Life Reminders with Charlie Brown

Via Peanuts Worldwide LLC

Charlie Brown is a classic during the holiday season. Whether that’s because of seasonal depression, family tradition, glee for Lucy and Charlie’s dynamic, or for Linus’s gospel message, we all have different reasons that “Charlie Brown Christmas” appeals to us. There are a few things I appreciate about the Peanuts when going into each holiday season, but the reason “Charlie Brown Christmas” is the best Christmas show is because the characters are super relatable.

Hear me out! Although we don’t entirely connect to the situations that the whiny toddlers are in, we can relate to their struggle surrounding the holidays (even in light of those struggles being more of a childlike innocence). The Thanksgiving special is when everyone's Thanksgiving plans are turned upside down, and Charlie Brown is left responsible trying to appease his friends with a variety of culinary choices, which leave his friends disappointed. Or the Halloween special when Linus’s friends go trick-or-treating, leaving him in a field celebrating the great pumpkin. The most recognizable Peanuts holiday special relays Charlie Brown's trouble with Christmas spirit—feeling excluded and alone.

Charlie Brown may be the focus of the show, but there are other characters that provide a more giggly relatableness. Wanting to help friends solve their problems, Lucy gives Charlie Psychiatric help and the director’s role in the play (is humorous). Sally asks her big brother for help in asking Santa for gifts. Snoopy is both man’s best friend and man's greatest pain, and Linus manages Sally’s crush (let’s be honest, we all have that aunt whose goal in life is to set you up with her co-workers kid).
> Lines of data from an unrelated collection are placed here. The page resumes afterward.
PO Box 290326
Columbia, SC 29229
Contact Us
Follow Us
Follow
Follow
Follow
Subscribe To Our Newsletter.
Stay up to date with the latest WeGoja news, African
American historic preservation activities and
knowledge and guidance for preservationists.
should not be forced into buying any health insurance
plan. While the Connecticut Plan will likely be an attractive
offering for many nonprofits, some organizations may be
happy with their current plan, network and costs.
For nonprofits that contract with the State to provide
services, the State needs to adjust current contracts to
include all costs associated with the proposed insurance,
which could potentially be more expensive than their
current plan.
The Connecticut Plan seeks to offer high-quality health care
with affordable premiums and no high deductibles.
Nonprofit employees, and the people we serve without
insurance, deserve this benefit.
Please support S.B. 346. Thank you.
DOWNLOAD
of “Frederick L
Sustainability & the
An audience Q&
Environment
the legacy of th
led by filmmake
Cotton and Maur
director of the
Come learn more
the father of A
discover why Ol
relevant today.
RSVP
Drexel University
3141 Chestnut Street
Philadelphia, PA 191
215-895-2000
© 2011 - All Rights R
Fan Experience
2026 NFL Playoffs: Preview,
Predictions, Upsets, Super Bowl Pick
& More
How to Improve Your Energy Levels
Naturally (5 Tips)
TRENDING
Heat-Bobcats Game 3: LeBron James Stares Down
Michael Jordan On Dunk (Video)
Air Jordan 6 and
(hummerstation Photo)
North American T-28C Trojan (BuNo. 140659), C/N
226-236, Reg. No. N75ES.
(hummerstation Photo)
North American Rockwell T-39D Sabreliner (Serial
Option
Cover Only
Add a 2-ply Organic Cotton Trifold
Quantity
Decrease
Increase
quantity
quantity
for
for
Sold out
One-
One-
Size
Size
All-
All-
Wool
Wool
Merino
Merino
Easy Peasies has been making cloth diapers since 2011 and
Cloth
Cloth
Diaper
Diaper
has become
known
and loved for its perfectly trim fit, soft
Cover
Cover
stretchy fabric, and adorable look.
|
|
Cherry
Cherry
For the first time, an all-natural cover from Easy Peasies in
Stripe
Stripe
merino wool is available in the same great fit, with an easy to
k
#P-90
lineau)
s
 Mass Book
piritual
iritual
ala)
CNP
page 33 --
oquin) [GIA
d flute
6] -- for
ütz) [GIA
The happy and sentimental side of the Peanuts does not detract from the more powerful message throughout the Christmas special.

The Christmas Peanuts special shows Charlie Brown feeling hurt because he didn’t receive any Christmas cards, locking him into the belief that Christmas has turned into an economic booster. As a result, he searches for the true meaning of Christmas because surely he shouldn’t feel as empty as he does this holiday season.

This struggle of Charlie Browns is relatable, and although it may fly over some people’s heads, it’s a struggle we all have around the holidays. The wonderful reminder from Linus of the gospel message is what carries us through the season of Christmas with all its stresses of changing dynamics, changing expectations, new traditions, new family and everything in between. Charlie Brown Christmas is the most relatable Christmas show out of the wide array of options because of the characters and the message.

Now, you could argue that the message is very common to all Christmas films, and you would be correct, but the delivery is what renders this comment defenseless. The cute toddlers discuss the true meaning of Christmas through their struggles with being excluded, materialism and self-interested helping hands, which is the foundation of every Hallmark movie I’ve ever seen. Yet, it’s the Peanuts who soften the story and make it more digestible with their loveable stature, the background Jazz music, and the removal of overt romance as a goal. The Peanuts bring the truth of the gospel message center stage.